Reflection 274: Snares & Hooks

June 8, 2012

Copyright © 2012 by Steve Perrin

I have a black camera bag slung on a shoulder strap. Everywhere I go, that strap catches on things—twigs, door knobs, stick shifts—anything that protrudes along my way.

I also have a large, shapeless winter coat whose waist and hem diameters are adjustable by pulling on three-inch loops on either side. Again, same story. Those loops are fiendish snares ready to capture anything within close range of my waist and hips as I walk through woods, say, doorways, or goods on supermarket shelves. It’s amazing how many objects in hardware store aisles are within their reach.

My camera bag and my coat are adventures waiting to happen because they are ever on guard for fun and games. I have found myself hung up countless times just trying to get out of my car while the strap on my camera bag is looped around the parking brake handle. Rowing my boat in the fall I have snagged an oar handle on one of those loops. The law of snares and hooks is: if it can happen, it will happen, sometime, somewhere. Just wait.

This reminds me of protein formation, of long, linear chains of amino acids being generated in every cell in our bodies, then folding in upon themselves by a similar law so that each chain assumes a definite shape not written in any book, but achieved nonetheless simply because if it can happen, it will happen. As it actually does happen, certain protein shapes are good for carrying out particular functions in their home cells, with the result that evolution happens simply because it can happen—sometime, somewhere. Our immune systems (unique in each case) operate on the same principle, antibodies descending on foreign bodies  (antigens) because they are built so their surfaces latch together in a specific joint configuration, enabling one to bump into the other, engage it, and then destroy it.

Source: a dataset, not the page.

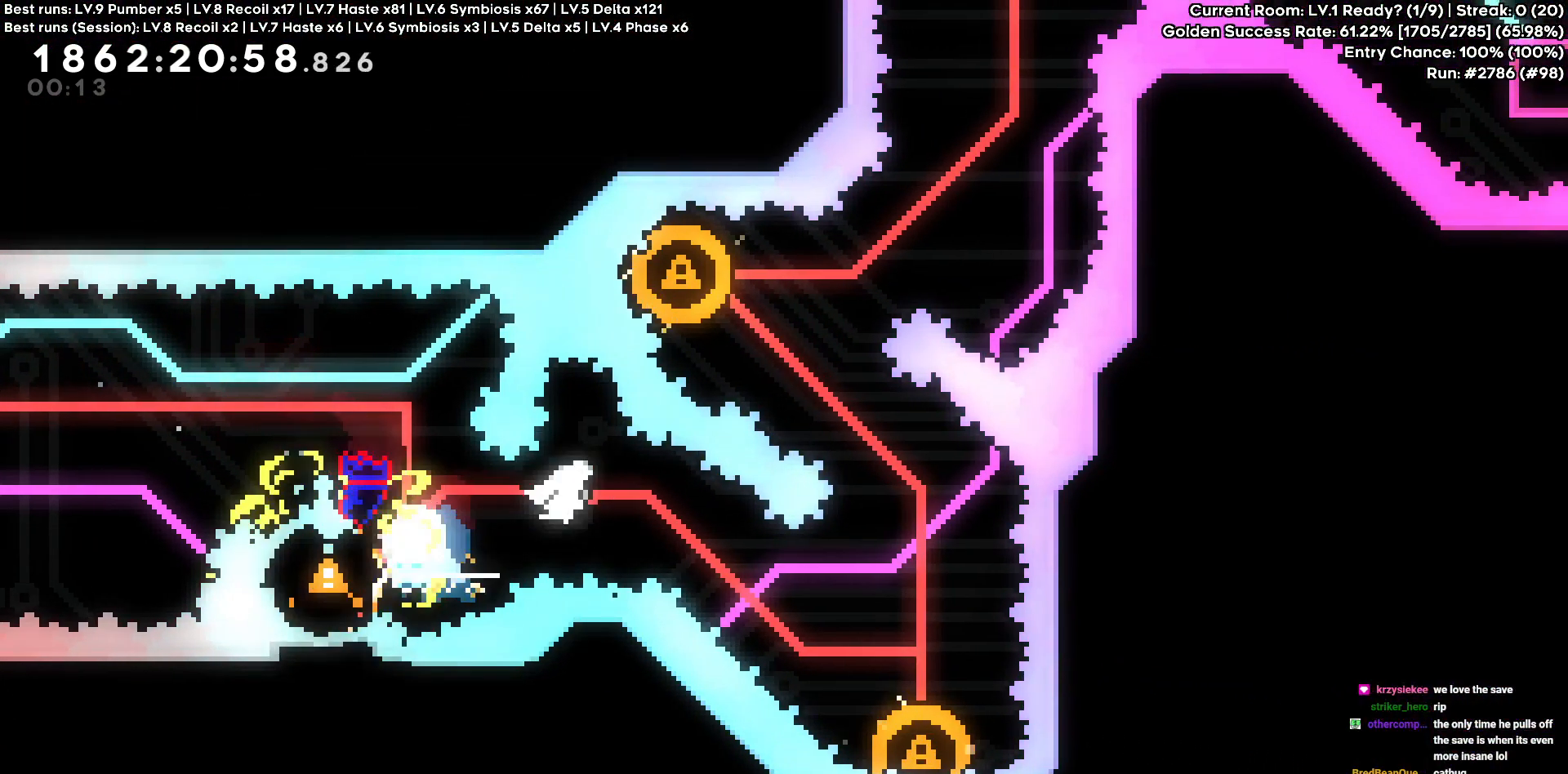
{"keys": [], "events": [[266, "d", "up"], [266, "s", "up"]]}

It is the law of happenstance that brings us to life and maintains us. The law of camera-bag straps and coat-size adjustment loops. Try to teach that in Texas schools (even dressed up as the theory of probabilistic affinities). We exist because of the possibility that, given world enough and time, we can come into being. If a genetic design can happen, it will happen, somewhere, sometime. Maybe this afternoon, maybe in ten thousand years.

On that note, I will introduce my real topic, which stems from a page of (paraphrased) notes I made about Leonard Joy’s talk at the Quaker Institute for the Future in Bar Harbor, Maine, this past Wednesday. Leonard is seeking answers to the problem of global Earth abuse. After introducing the topic of social transformation achieved through promotion of values maturation, he made a pause, looked up, and said of his own work, “So what"?” His snare was set, waiting for an answer to come by.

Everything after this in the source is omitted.